Dr. Gerhard Giesemann / 10.06.2019

"Ruinen schaffen ohne Waffen - einfach alles schleifen lassen": Das isses, @Rolf Lindner. Waffen werden geschliffen, die Ruinen endlich geschleift. Und wenn es hier nichts mehr zu holen gibt, dann geht auch der letzte Immigrant und sucht das Weite - in der Hoffnung, es denn auch zu finden (frei nach Heinz Erhard).

Rainer Weiss / 10.06.2019

Wer glaubt, durch Enteignung entstünde auch nur eine neue Wohnung, ist offenbar mit so einer tiefen Weisheit gesegnet, das nur ihm die Rettung der Welt zugetraut werden kann. In Erfurcht verneigen wir uns vor Dir, Kevin der Erleuchtete, Bringer des Segens. Lasse die Kassen der nun freiwerdenden Mittel für den Drogenhandel , Prostitution , Alkoholkonsum und Chinatand klingeln!

Sebastian Weber / 10.06.2019

Alle Menschen sind gleich. Aber die mit Kopftüchern sind gleicher. Außerdem: als Rentner sollte man an das sozialverträgliche Ableben denken und Platz für die geschenkten Menschen machen!

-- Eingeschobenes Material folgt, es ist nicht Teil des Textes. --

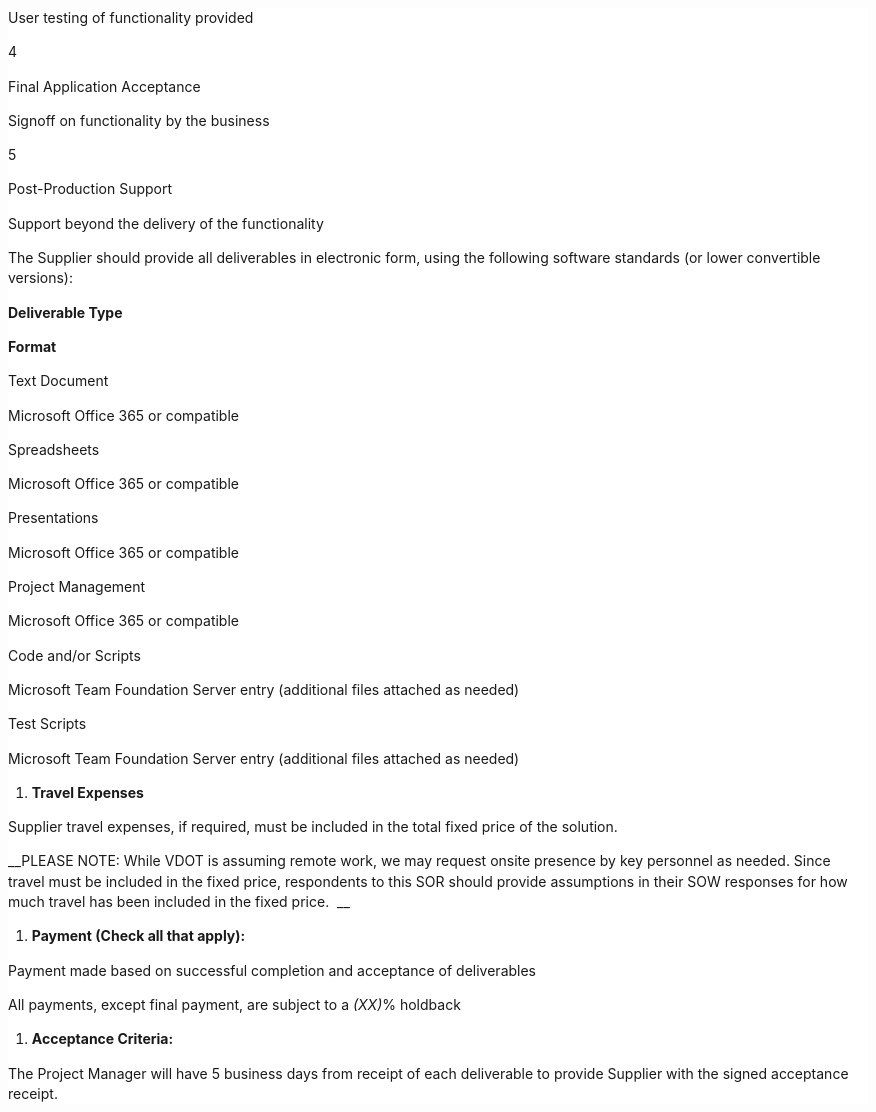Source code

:User testing of functionality provided

4

Final Application Acceptance

Signoff on functionality by the business

5

Post-Production Support

Support beyond the delivery of the functionality

The Supplier should provide all deliverables in electronic form, using the following software standards (or lower convertible versions):

__Deliverable Type__

__Format__

Text Document

Microsoft Office 365 or compatible

Spreadsheets

Microsoft Office 365 or compatible

Presentations

Microsoft Office 365 or compatible

Project Management

Microsoft Office 365 or compatible

Code and/or Scripts

Microsoft Team Foundation Server entry (additional files attached as needed)

Test Scripts

Microsoft Team Foundation Server entry (additional files attached as needed)

1. __Travel Expenses__

<a id="Check1"></a>  Supplier travel expenses, if required, must be included in the total fixed price of the solution.

__PLEASE NOTE:  While VDOT is assuming remote work, we may request onsite presence by key personnel as needed.  Since travel must be included in the fixed price, respondents to this SOR should provide assumptions in their SOW responses for how much travel has been included in the fixed price.  __

1. __Payment __(Check all that apply)__:__

  Payment made based on successful completion and acceptance of deliverables

  All payments, except final payment, are subject to a *(XX)*% holdback

1. __Acceptance Criteria:__

The Project Manager will have 5 business days from receipt of each deliverable to provide Supplier with the signed acceptance receipt.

Frank Dieckmann / 10.06.2019

Nomen est Omen! Der Herr Grimm erzählt hier Märchen. Selbstverständlich wird ein solches Gesetz eine rückwirkende Stichtagsregelung enthalten, um genau solche Mieterhöhungen vor Toresschluß zu verhindern. Mir gefällt das. Sollten Neuwahlen kommen, wähle ich den Robert. Eine Melonenkoalition (Außen Grün innen tiefrot) ist genau die Regierung, welche dieses Volk verdient. Vielleicht wird der Kevin dann Enteignungsminister. Da man den Zug in den Abgrund des Irrsinns scheinbar nicht stoppen kann, muß man ihn eben zum entgleisen bringen! Dafür muß man die Geschwindigkeit erhöhen, also Grün wählen. Je eher der Zug entgleist, desto kürzer und billiger der Rückweg zur Vernunft.

Mike Loewe / 10.06.2019

"Vom Heiligen Geist ist trotz der Pfingsttage in weiten Teilen Berlins wenig zu spüren," heißt es in der kurzen Einleitung zu diesem Artikel auf der Homepage. Wer sollte den vermissen? Leider ist das ganze Jahr über in Berlin und anderswo viel zu viel "heiliger Geist" zu spüren. Unter jedem Kopftuch steckt ein religiöses Gespenst oder, wenn man so will, ein "heiliger Geist", und auf jeden einzelnen davon würde ich gerne verzichten.

Ilona G. Grimm / 10.06.2019

Heute komme ich auf der Achse aus dem Gruseln überhaupt nicht mehr raus. Gott sei Dank lebe ich in Oberbayern. Das ist weit weg von Berlin. Noch.